Patrick Melrose Novels to be Televised

The Patrick Melrose novels by Edward St Aubyn will be adapted for television in a 5 episode series. Each episode will be devoted to one of the five novels. The satirical humor of these novels is often compared to the work of Evelyn Waugh. Benedict Cumberbatch who recently played Sherlock Holmes in the BBC adaptation, will play the lead role of Patrick. According to an article in The Independent, the series is to be adapted by David Nicholls and co-produced by two cable channels–Showtime and Sky Atlantic. Shooting is expected to begin in late summer. There is a 2012 film adaptation of one of the novels, Mother’s Milk, but it was not particularly successful at securing distribution. It was reviewed in the Guardian. Here’s an excerpt:

Edward St Aubyn has co-written this movie adaptation of his Booker-shortlisted autobiographical novel Mother’s Milk, directed by Gerry Fox. The result looks a bit like television, though it isn’t bad: sparky, boisterous, cynical, a little self-conscious but more grownup and literate than most new British movies. … The humour is brittle, British and throwaway, but with a tang of real poison. There is a sharp cameo from Diana Quick, Patrick’s malicious mother-in-law.

UPDATE (9 March 2017): The Evening Standard has interviewed novelist David Nicholls who is adapting the Melrose novels for TV. Here is an excerpt:

“The books are very dark, with very adult themes that I could never write about in my own original work. They’re about damaged people, terrible cruelty, coming to terms with an appalling crime and an attempt to find some kind of peace and redemption.” …As a satire on the world of public schools, posh people and parties, the books are often compared to Evelyn Waugh. …“As a dramatist you have to resist the temptation to turn it into aristocrat-bashing.” There was also the delicate issue of how to depict the violent rape of the five-year-old Melrose by his own father. “Certain things you can’t do, moments that are moved off-screen, implied or referred to in retrospect. The focus is very much on the legacy rather than the crime itself,” says Nicholls, who sweetly emails me later to say he’s worrying about spoilers, especially as filming doesn’t start until the summer.
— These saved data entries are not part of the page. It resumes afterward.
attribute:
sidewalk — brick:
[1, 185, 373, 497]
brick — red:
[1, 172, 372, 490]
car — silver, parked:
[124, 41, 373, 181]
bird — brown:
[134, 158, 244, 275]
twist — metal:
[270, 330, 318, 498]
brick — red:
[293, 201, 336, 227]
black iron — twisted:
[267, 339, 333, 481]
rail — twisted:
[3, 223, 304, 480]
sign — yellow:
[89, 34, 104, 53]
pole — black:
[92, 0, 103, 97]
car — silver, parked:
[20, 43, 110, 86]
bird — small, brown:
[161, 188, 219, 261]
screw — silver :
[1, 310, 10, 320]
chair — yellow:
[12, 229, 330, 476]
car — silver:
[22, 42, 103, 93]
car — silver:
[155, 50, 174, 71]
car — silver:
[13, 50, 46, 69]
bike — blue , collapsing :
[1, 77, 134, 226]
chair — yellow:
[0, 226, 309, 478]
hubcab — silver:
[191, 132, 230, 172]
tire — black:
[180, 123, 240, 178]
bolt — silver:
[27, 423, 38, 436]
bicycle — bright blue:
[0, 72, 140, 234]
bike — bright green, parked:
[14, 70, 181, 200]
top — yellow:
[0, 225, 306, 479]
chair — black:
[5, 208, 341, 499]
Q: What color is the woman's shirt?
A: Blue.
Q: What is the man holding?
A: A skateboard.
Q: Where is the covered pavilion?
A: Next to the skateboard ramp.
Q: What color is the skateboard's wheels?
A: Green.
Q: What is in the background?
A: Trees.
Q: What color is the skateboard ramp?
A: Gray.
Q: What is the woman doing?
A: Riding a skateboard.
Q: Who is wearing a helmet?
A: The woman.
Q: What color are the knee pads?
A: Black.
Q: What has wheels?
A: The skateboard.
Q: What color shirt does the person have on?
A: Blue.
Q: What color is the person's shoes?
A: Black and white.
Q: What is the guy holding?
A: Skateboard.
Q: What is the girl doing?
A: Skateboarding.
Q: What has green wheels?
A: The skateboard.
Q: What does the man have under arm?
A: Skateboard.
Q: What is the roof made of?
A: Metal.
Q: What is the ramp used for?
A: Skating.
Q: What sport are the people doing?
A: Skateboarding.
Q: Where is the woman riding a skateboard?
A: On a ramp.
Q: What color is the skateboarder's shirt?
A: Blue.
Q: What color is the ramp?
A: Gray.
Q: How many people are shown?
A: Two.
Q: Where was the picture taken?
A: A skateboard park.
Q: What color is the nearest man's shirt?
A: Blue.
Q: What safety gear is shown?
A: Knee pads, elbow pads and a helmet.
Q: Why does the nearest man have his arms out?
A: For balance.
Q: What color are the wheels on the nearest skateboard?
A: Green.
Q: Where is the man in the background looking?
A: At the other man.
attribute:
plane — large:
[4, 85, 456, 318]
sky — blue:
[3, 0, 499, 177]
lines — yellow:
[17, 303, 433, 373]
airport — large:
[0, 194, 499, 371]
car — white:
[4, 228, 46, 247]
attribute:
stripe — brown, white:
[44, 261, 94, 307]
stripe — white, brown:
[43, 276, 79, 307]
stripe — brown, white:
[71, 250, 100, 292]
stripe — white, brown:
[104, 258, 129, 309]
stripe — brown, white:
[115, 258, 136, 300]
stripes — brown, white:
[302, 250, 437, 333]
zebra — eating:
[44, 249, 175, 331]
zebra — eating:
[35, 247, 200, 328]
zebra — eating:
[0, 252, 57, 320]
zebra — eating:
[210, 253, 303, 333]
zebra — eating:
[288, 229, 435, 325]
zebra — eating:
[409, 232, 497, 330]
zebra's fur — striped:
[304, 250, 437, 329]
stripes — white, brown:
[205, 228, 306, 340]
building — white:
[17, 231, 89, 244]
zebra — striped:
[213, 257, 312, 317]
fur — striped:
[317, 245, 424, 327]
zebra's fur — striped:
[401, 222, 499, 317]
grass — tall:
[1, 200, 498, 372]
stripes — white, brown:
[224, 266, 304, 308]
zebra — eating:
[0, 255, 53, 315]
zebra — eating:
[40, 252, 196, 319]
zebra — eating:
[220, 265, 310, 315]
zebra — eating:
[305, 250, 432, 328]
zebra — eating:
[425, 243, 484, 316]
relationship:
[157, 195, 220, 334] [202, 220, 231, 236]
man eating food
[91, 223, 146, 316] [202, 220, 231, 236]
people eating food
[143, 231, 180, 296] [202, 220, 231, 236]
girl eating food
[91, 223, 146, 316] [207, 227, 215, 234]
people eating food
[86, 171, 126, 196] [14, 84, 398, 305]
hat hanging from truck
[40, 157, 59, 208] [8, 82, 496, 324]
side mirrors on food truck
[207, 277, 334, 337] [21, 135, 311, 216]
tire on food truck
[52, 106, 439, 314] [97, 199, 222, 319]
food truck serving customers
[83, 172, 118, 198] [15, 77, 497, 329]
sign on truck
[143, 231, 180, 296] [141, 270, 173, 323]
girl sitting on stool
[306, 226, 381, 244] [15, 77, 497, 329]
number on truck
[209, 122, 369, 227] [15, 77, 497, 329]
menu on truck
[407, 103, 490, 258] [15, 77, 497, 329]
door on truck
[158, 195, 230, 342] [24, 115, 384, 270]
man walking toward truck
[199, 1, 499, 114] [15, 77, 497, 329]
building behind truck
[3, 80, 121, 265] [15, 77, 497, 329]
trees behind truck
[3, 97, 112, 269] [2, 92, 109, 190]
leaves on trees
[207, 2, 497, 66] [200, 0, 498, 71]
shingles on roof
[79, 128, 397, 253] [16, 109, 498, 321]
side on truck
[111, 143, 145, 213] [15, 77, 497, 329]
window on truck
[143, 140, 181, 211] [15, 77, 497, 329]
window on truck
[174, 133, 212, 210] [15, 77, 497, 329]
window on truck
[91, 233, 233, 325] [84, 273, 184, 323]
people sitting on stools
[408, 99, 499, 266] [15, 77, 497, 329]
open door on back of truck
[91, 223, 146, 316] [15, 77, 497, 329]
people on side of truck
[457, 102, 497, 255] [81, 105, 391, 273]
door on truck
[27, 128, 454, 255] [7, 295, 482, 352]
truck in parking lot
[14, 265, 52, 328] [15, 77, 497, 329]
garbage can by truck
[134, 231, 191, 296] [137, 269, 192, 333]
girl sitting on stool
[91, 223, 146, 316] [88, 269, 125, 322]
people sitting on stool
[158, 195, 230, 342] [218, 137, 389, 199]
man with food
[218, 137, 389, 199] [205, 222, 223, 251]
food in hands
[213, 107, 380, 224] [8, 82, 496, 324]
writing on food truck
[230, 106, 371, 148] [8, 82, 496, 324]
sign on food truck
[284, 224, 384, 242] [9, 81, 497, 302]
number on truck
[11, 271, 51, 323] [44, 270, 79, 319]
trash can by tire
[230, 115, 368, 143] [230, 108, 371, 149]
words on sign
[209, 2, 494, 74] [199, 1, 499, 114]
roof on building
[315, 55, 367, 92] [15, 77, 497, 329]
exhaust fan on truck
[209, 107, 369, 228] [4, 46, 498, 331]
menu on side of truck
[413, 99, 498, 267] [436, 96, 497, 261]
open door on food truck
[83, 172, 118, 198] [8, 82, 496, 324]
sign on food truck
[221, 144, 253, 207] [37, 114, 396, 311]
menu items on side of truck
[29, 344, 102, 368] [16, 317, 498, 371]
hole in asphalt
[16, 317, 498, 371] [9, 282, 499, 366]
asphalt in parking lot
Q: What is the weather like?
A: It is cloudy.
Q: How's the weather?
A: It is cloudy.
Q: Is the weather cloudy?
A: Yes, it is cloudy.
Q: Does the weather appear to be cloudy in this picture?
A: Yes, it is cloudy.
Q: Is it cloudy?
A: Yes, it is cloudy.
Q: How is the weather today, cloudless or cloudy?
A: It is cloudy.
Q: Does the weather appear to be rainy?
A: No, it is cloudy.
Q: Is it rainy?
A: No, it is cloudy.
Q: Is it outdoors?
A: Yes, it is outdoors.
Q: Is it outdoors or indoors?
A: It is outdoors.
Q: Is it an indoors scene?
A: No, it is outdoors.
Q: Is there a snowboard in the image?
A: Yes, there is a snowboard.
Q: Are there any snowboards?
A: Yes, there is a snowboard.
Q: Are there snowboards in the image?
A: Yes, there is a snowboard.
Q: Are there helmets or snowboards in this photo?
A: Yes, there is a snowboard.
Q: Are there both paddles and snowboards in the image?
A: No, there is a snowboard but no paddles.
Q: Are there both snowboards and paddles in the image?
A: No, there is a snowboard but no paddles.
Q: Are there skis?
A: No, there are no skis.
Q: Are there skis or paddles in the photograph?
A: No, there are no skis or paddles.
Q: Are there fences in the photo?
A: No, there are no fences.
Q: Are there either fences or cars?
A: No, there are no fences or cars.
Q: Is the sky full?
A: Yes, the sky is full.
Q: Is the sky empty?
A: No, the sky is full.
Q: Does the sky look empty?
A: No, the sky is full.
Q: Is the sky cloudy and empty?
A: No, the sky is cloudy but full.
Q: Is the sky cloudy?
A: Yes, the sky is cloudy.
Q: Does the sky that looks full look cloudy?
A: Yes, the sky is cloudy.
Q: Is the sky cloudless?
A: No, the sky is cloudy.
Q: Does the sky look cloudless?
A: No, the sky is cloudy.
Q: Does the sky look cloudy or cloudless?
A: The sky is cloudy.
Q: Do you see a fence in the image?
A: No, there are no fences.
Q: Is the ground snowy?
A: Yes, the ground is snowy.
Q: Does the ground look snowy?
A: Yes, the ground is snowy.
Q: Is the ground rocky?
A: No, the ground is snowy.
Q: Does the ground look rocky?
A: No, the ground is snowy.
UPDATE 2 (12 March 2017): Today’s New York Times Book Review added this to the discussion in its “Open Book” column:

In The Times, Michiko Kakutani wrote about St. Aubyn’s “remarkable” series: “The books are written with an utterly idiosyncratic combination of emotional precision, crystalline observation and black humor, as if one of Evelyn Waugh’s wicked satires about British aristos had been mashed up with a searing memoir of abuse and addiction, and injected with Proustian meditations on the workings of memory and time.”